Your task
Within the data that follows, set down exactly the lines from the one containing "Direction du projet : Sara" through the one containing "Reparar juntas de tarima flotante", both ends included.

═══ Data to examine

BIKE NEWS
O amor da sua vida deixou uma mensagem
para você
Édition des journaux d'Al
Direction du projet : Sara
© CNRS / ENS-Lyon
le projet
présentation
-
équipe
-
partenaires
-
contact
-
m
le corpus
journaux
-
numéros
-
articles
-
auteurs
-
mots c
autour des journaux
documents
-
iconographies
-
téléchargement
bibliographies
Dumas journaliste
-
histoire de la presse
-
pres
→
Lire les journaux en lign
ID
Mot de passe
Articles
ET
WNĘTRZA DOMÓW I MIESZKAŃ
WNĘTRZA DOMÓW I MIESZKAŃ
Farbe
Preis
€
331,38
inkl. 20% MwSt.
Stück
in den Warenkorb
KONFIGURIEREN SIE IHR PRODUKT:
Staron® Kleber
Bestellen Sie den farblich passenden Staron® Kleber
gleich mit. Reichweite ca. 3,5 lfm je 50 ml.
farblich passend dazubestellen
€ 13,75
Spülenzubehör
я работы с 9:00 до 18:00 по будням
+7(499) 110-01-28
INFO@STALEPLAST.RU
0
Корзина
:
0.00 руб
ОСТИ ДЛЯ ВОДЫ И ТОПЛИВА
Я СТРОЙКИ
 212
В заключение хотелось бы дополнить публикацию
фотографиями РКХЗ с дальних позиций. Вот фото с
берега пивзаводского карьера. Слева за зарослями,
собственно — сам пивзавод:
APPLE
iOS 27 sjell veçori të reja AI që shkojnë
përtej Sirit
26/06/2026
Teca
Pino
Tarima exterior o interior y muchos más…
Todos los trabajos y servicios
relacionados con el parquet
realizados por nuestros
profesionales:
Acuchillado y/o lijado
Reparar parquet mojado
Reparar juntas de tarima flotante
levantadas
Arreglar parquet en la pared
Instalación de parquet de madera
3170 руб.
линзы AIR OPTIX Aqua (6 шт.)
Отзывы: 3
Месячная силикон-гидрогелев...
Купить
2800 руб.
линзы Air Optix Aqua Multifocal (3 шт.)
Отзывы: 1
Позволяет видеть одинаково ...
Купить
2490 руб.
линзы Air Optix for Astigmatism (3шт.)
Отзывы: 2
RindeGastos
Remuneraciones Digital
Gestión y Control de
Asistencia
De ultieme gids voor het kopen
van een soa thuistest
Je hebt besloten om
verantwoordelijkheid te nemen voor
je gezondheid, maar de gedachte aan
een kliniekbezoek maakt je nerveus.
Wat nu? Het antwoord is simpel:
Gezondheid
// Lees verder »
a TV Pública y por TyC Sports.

══════

Output of the exercise
Direction du projet : Sara
© CNRS / ENS-Lyon
le projet
présentation
-
équipe
-
partenaires
-
contact
-
m
le corpus
journaux
-
numéros
-
articles
-
auteurs
-
mots c
autour des journaux
documents
-
iconographies
-
téléchargement
bibliographies
Dumas journaliste
-
histoire de la presse
-
pres
→
Lire les journaux en lign
ID
Mot de passe
Articles
ET
WNĘTRZA DOMÓW I MIESZKAŃ
WNĘTRZA DOMÓW I MIESZKAŃ
Farbe
Preis
€
331,38
inkl. 20% MwSt.
Stück
in den Warenkorb
KONFIGURIEREN SIE IHR PRODUKT:
Staron® Kleber
Bestellen Sie den farblich passenden Staron® Kleber
gleich mit. Reichweite ca. 3,5 lfm je 50 ml.
farblich passend dazubestellen
€ 13,75
Spülenzubehör
я работы с 9:00 до 18:00 по будням
+7(499) 110-01-28
INFO@STALEPLAST.RU
0
Корзина
:
0.00 руб
ОСТИ ДЛЯ ВОДЫ И ТОПЛИВА
Я СТРОЙКИ
 212
В заключение хотелось бы дополнить публикацию
фотографиями РКХЗ с дальних позиций. Вот фото с
берега пивзаводского карьера. Слева за зарослями,
собственно — сам пивзавод:
APPLE
iOS 27 sjell veçori të reja AI që shkojnë
përtej Sirit
26/06/2026
Teca
Pino
Tarima exterior o interior y muchos más…
Todos los trabajos y servicios
relacionados con el parquet
realizados por nuestros
profesionales:
Acuchillado y/o lijado
Reparar parquet mojado
Reparar juntas de tarima flotante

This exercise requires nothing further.